The package system has a notion of "auto" packages, which are packages
that were automatically installed to satisfy dependencies. Also, `raco
pkg remove' supports an `--auto' flag for automatically removing auto
packages that have no non-auto packages depending on them.

So, instead of adding package roots, one possibility is:

 * Make `raco pkg show' show only non-auto packages by default.

 * Change the `pkg-links' Makefile target to install only links for
   packages needed by a particular package (which defaults to some sort
   of "main-distribution" package), and to install links forced by
   dependencies as "auto".

The second bullet is along a direction that things are moving, anyway.

I think there will need to be some other refinements to auto mode. For
example, if you have a package in auto mode and you try to install it,
I think you get an already-installed error and the package stays in
auto mode. But those are small changes, I think.

Does this sound enough like what you had in mind?
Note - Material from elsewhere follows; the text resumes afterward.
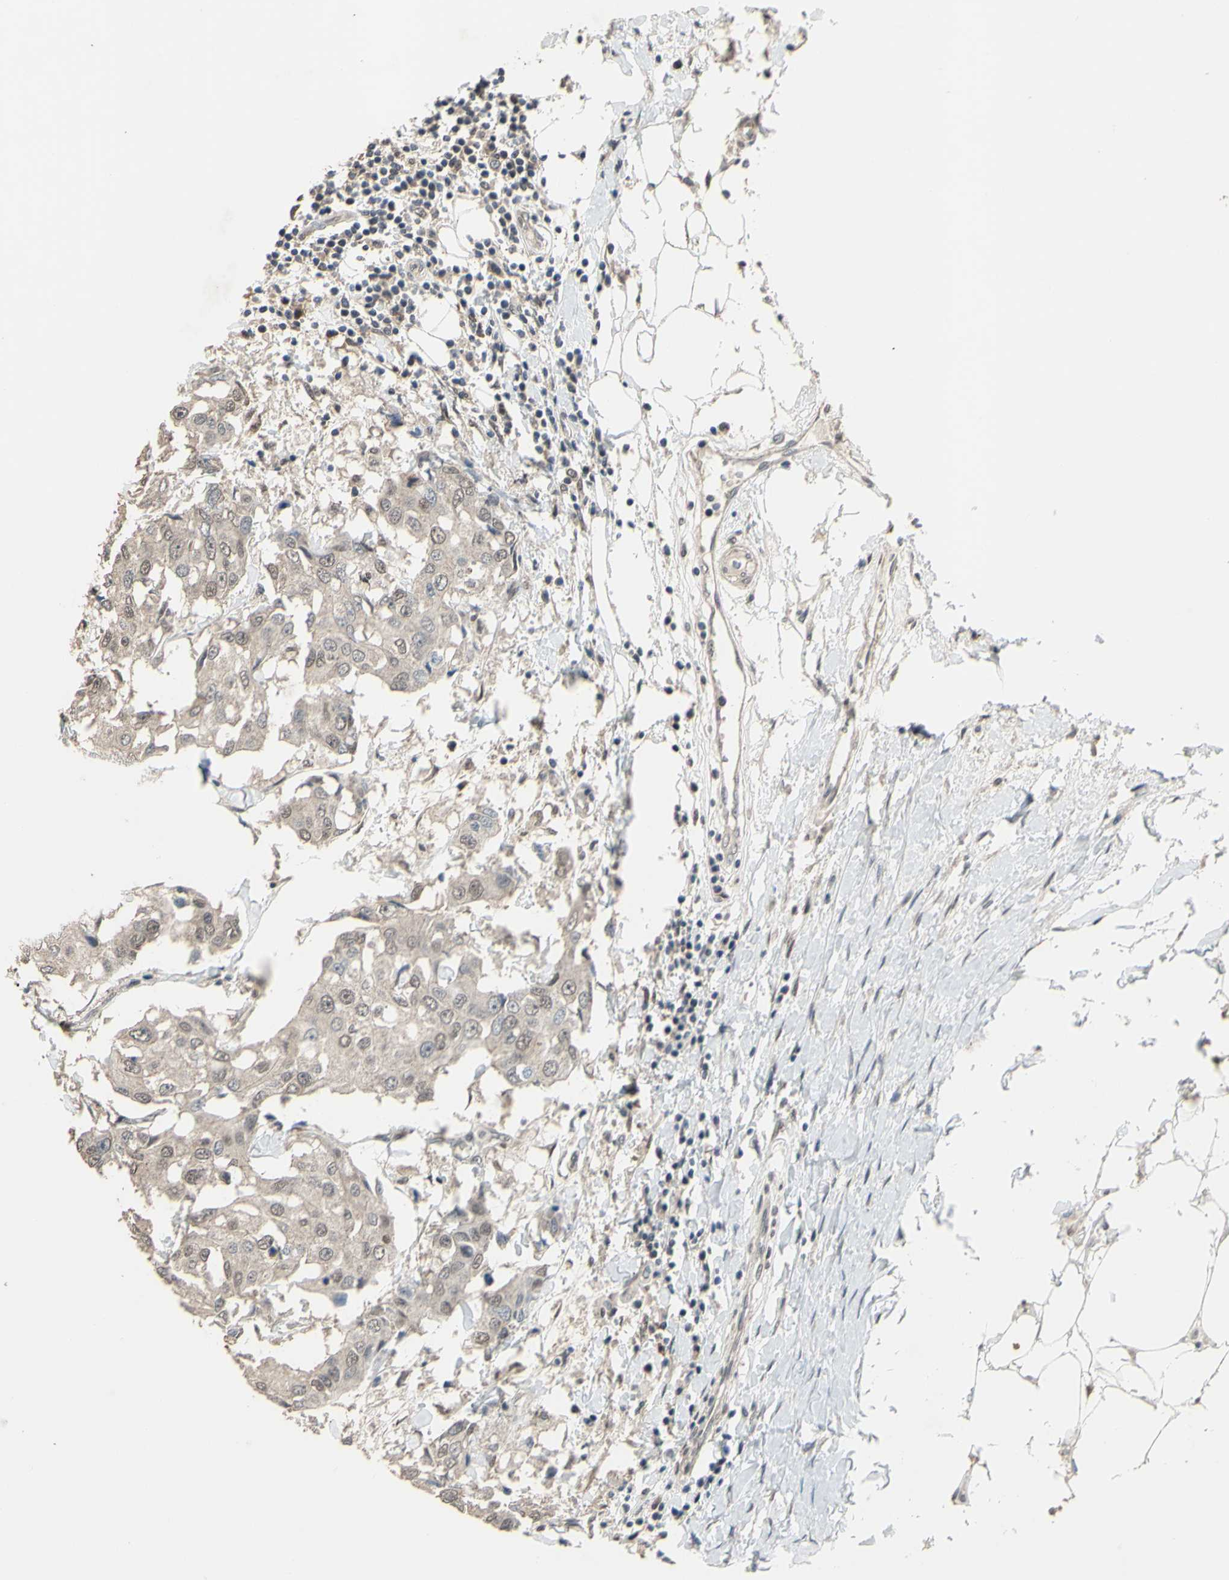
{"staining": {"intensity": "weak", "quantity": "<25%", "location": "cytoplasmic/membranous,nuclear"}, "tissue": "breast cancer", "cell_type": "Tumor cells", "image_type": "cancer", "snomed": [{"axis": "morphology", "description": "Duct carcinoma"}, {"axis": "topography", "description": "Breast"}], "caption": "Immunohistochemical staining of breast cancer (invasive ductal carcinoma) reveals no significant expression in tumor cells. (Brightfield microscopy of DAB immunohistochemistry at high magnification).", "gene": "ZNF174", "patient": {"sex": "female", "age": 27}}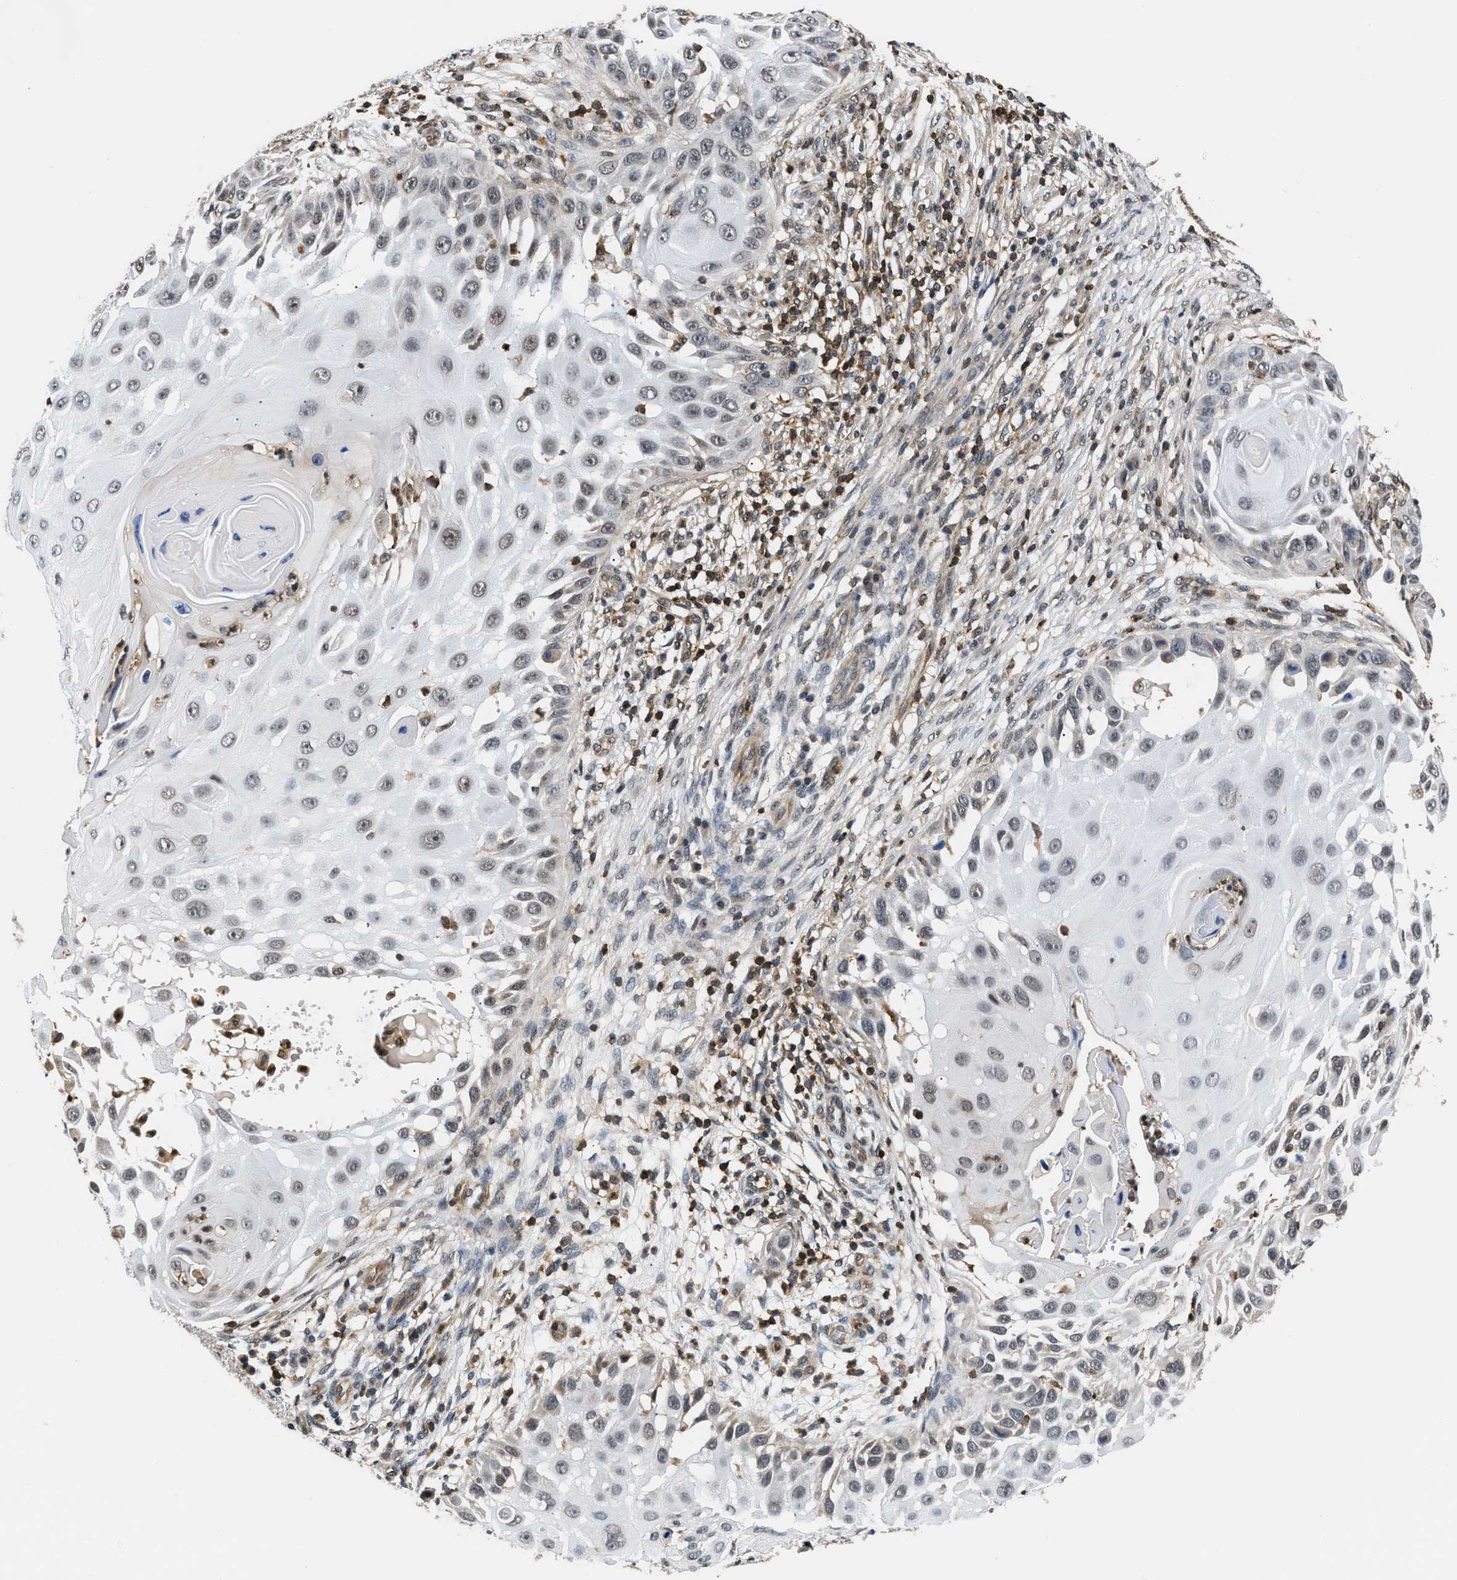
{"staining": {"intensity": "weak", "quantity": "<25%", "location": "nuclear"}, "tissue": "skin cancer", "cell_type": "Tumor cells", "image_type": "cancer", "snomed": [{"axis": "morphology", "description": "Squamous cell carcinoma, NOS"}, {"axis": "topography", "description": "Skin"}], "caption": "Human squamous cell carcinoma (skin) stained for a protein using immunohistochemistry reveals no positivity in tumor cells.", "gene": "STK10", "patient": {"sex": "female", "age": 44}}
At Thu, 27 Jun 2013 12:53:59 -0400, Carl Eastlund wrote:
> I just ran "raco pkg show" on a fresh install, and its output is huge now.
> Of course, this is inevitable when we break the distribution up into many
> packages, but it makes the tool unmanageable for routine use.  I'd like to
> propose a way around this, that would also solve some of my normal
> usability gripes with package managers.
> 
> I propose we have "package roots" -- roots to the forest of package
> dependencies.  These are the packages the user actually wants; every other
> installed package is pulled in as the dependencies to support these.  Then
> "raco pkg show" can show just these packages, so in a fresh install we'd
> just see "racket" or "racket+gui" or whatever.  We could add a flag to show
> everything, when necessary.
> 
> This also gives us some room to automate removal of packages the user
> doesn't need.  For instance, if I install package A which depends on B, C,
> and D, of course raco pkg install will install B, C, and D.  If I remove
> package A, currently B, C, and D are going to stay unless I explicitly
> remove them, if I recall correctly.  If we base our system on a set of root
> packages, then B, C, and D would be removable as soon as A is removed, if A
> was a root and the others were not.  We could have "raco pkg remove A"
> remove them immediately, or we could have some explicit "raco pkg cleanup"
> to remove them.  Whichever way we go, we could add a flag to "raco pkg
> remove" to swap behavior.  This would make cleaning up a lot easier when a
> package has many dependencies.  It would also mean upgrading a package
> whose dependencies have changed would allow the system to automatically
> clean up dependencies that aren't needed any more.
> 
> I don't know how hard it would be to implement this, but I think it would
> make the package system much more usable to present 90% of the interactions
> solely in terms of the top-level packages the user cares about, and do all
> the cleanup of dependency packages silently in the background when possible.